RECORDS TO PROCESS
────────────────────
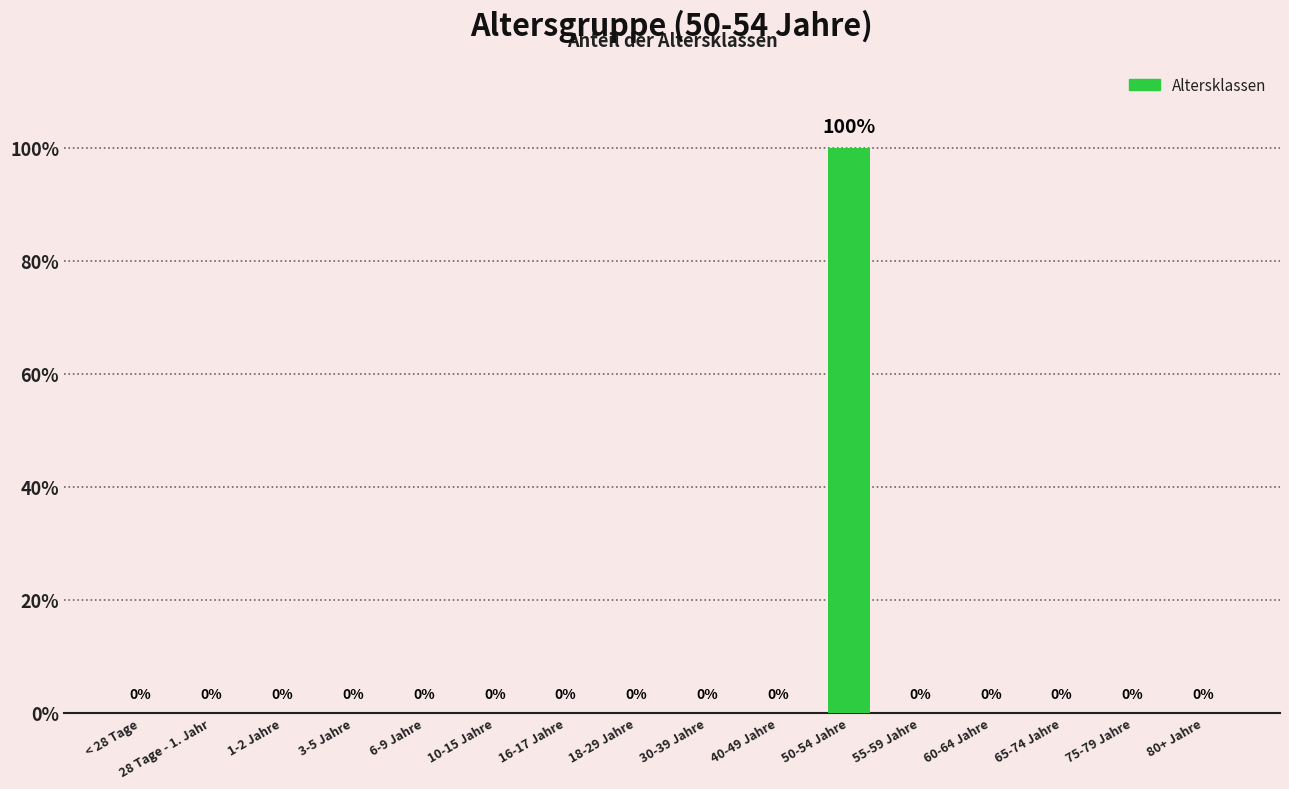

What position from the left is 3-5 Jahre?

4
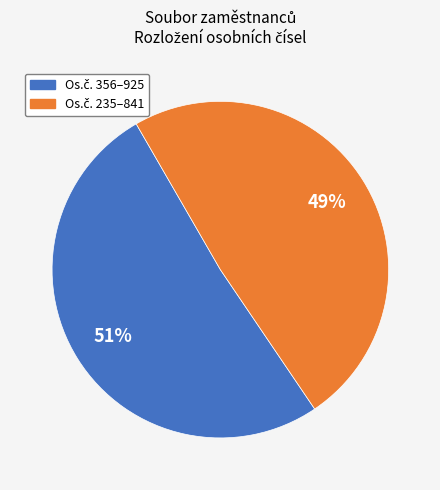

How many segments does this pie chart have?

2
────────────────────
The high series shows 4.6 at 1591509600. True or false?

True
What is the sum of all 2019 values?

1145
────────────────────
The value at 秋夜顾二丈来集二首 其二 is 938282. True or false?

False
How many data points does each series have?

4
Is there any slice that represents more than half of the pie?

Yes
────────────────────
ACTION ITEM
Count the lines above that contain the string "What", treating uppercase and lowercase as different, and reply with only the number.

RESPONSE
2